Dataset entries

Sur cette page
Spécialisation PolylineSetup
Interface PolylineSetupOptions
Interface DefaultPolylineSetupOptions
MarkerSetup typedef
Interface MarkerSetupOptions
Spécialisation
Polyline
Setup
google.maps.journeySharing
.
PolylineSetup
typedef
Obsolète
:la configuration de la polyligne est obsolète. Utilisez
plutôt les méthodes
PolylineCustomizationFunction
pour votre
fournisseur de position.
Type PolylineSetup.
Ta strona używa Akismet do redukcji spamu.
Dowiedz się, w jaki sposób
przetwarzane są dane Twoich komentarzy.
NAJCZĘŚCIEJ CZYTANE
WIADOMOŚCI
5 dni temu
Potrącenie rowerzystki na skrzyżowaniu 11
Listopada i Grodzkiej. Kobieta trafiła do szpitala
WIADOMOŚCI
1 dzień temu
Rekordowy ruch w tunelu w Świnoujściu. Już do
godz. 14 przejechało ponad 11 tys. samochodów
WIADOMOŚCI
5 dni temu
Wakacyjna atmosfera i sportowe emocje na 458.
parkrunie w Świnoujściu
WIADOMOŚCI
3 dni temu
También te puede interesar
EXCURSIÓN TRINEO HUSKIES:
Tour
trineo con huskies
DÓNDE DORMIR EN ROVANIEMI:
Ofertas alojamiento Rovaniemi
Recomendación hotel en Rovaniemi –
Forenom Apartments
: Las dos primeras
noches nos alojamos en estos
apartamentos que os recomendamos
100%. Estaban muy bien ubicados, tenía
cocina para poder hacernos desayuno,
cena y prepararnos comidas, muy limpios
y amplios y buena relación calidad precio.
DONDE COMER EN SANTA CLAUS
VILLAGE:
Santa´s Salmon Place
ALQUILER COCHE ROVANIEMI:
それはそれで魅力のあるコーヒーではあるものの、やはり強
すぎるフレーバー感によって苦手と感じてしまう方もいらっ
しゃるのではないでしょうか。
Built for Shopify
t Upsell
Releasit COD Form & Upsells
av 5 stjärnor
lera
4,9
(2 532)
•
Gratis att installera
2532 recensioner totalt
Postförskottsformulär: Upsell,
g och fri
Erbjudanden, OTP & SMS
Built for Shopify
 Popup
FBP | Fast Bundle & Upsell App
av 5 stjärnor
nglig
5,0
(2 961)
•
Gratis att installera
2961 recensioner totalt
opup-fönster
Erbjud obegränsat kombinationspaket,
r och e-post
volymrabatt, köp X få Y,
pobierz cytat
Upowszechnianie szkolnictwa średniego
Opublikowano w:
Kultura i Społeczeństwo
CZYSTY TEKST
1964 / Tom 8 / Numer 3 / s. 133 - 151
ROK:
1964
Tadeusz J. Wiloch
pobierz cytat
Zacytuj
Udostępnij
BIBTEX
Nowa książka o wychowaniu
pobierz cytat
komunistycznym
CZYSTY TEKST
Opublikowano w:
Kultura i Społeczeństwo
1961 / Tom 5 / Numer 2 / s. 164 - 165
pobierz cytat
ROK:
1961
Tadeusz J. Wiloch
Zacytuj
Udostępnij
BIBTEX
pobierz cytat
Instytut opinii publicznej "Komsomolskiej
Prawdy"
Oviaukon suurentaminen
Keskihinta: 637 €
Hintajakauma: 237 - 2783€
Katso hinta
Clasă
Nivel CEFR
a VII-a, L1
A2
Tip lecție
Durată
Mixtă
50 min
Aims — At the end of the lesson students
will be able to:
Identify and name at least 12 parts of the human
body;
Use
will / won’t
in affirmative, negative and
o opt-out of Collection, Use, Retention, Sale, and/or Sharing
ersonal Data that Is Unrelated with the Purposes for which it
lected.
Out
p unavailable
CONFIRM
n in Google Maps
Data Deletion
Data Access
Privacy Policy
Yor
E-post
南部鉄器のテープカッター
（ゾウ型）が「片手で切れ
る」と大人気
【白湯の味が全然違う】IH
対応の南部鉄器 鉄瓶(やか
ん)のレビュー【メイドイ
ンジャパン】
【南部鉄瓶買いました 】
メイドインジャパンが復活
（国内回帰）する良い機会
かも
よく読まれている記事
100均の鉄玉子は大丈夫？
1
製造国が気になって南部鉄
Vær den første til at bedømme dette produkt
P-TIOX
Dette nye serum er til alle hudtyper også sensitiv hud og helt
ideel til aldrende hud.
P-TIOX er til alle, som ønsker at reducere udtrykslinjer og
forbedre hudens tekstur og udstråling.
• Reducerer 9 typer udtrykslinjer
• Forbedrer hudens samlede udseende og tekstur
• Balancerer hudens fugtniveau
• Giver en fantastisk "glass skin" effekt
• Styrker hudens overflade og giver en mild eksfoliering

Work task — Exactly as given, repeat every record above.

Output —
Sur cette page
Spécialisation PolylineSetup
Interface PolylineSetupOptions
Interface DefaultPolylineSetupOptions
MarkerSetup typedef
Interface MarkerSetupOptions
Spécialisation
Polyline
Setup
google.maps.journeySharing
.
PolylineSetup
typedef
Obsolète
:la configuration de la polyligne est obsolète. Utilisez
plutôt les méthodes
PolylineCustomizationFunction
pour votre
fournisseur de position.
Type PolylineSetup.
Ta strona używa Akismet do redukcji spamu.
Dowiedz się, w jaki sposób
przetwarzane są dane Twoich komentarzy.
NAJCZĘŚCIEJ CZYTANE
WIADOMOŚCI
5 dni temu
Potrącenie rowerzystki na skrzyżowaniu 11
Listopada i Grodzkiej. Kobieta trafiła do szpitala
WIADOMOŚCI
1 dzień temu
Rekordowy ruch w tunelu w Świnoujściu. Już do
godz. 14 przejechało ponad 11 tys. samochodów
WIADOMOŚCI
5 dni temu
Wakacyjna atmosfera i sportowe emocje na 458.
parkrunie w Świnoujściu
WIADOMOŚCI
3 dni temu
También te puede interesar
EXCURSIÓN TRINEO HUSKIES:
Tour
trineo con huskies
DÓNDE DORMIR EN ROVANIEMI:
Ofertas alojamiento Rovaniemi
Recomendación hotel en Rovaniemi –
Forenom Apartments
: Las dos primeras
noches nos alojamos en estos
apartamentos que os recomendamos
100%. Estaban muy bien ubicados, tenía
cocina para poder hacernos desayuno,
cena y prepararnos comidas, muy limpios
y amplios y buena relación calidad precio.
DONDE COMER EN SANTA CLAUS
VILLAGE:
Santa´s Salmon Place
ALQUILER COCHE ROVANIEMI:
それはそれで魅力のあるコーヒーではあるものの、やはり強
すぎるフレーバー感によって苦手と感じてしまう方もいらっ
しゃるのではないでしょうか。
Built for Shopify
t Upsell
Releasit COD Form & Upsells
av 5 stjärnor
lera
4,9
(2 532)
•
Gratis att installera
2532 recensioner totalt
Postförskottsformulär: Upsell,
g och fri
Erbjudanden, OTP & SMS
Built for Shopify
 Popup
FBP | Fast Bundle & Upsell App
av 5 stjärnor
nglig
5,0
(2 961)
•
Gratis att installera
2961 recensioner totalt
opup-fönster
Erbjud obegränsat kombinationspaket,
r och e-post
volymrabatt, köp X få Y,
pobierz cytat
Upowszechnianie szkolnictwa średniego
Opublikowano w:
Kultura i Społeczeństwo
CZYSTY TEKST
1964 / Tom 8 / Numer 3 / s. 133 - 151
ROK:
1964
Tadeusz J. Wiloch
pobierz cytat
Zacytuj
Udostępnij
BIBTEX
Nowa książka o wychowaniu
pobierz cytat
komunistycznym
CZYSTY TEKST
Opublikowano w:
Kultura i Społeczeństwo
1961 / Tom 5 / Numer 2 / s. 164 - 165
pobierz cytat
ROK:
1961
Tadeusz J. Wiloch
Zacytuj
Udostępnij
BIBTEX
pobierz cytat
Instytut opinii publicznej "Komsomolskiej
Prawdy"
Oviaukon suurentaminen
Keskihinta: 637 €
Hintajakauma: 237 - 2783€
Katso hinta
Clasă
Nivel CEFR
a VII-a, L1
A2
Tip lecție
Durată
Mixtă
50 min
Aims — At the end of the lesson students
will be able to:
Identify and name at least 12 parts of the human
body;
Use
will / won’t
in affirmative, negative and
o opt-out of Collection, Use, Retention, Sale, and/or Sharing
ersonal Data that Is Unrelated with the Purposes for which it
lected.
Out
p unavailable
CONFIRM
n in Google Maps
Data Deletion
Data Access
Privacy Policy
Yor
E-post
南部鉄器のテープカッター
（ゾウ型）が「片手で切れ
る」と大人気
【白湯の味が全然違う】IH
対応の南部鉄器 鉄瓶(やか
ん)のレビュー【メイドイ
ンジャパン】
【南部鉄瓶買いました 】
メイドインジャパンが復活
（国内回帰）する良い機会
かも
よく読まれている記事
100均の鉄玉子は大丈夫？
1
製造国が気になって南部鉄
Vær den første til at bedømme dette produkt
P-TIOX
Dette nye serum er til alle hudtyper også sensitiv hud og helt
ideel til aldrende hud.
P-TIOX er til alle, som ønsker at reducere udtrykslinjer og
forbedre hudens tekstur og udstråling.
• Reducerer 9 typer udtrykslinjer
• Forbedrer hudens samlede udseende og tekstur
• Balancerer hudens fugtniveau
• Giver en fantastisk "glass skin" effekt
• Styrker hudens overflade og giver en mild eksfoliering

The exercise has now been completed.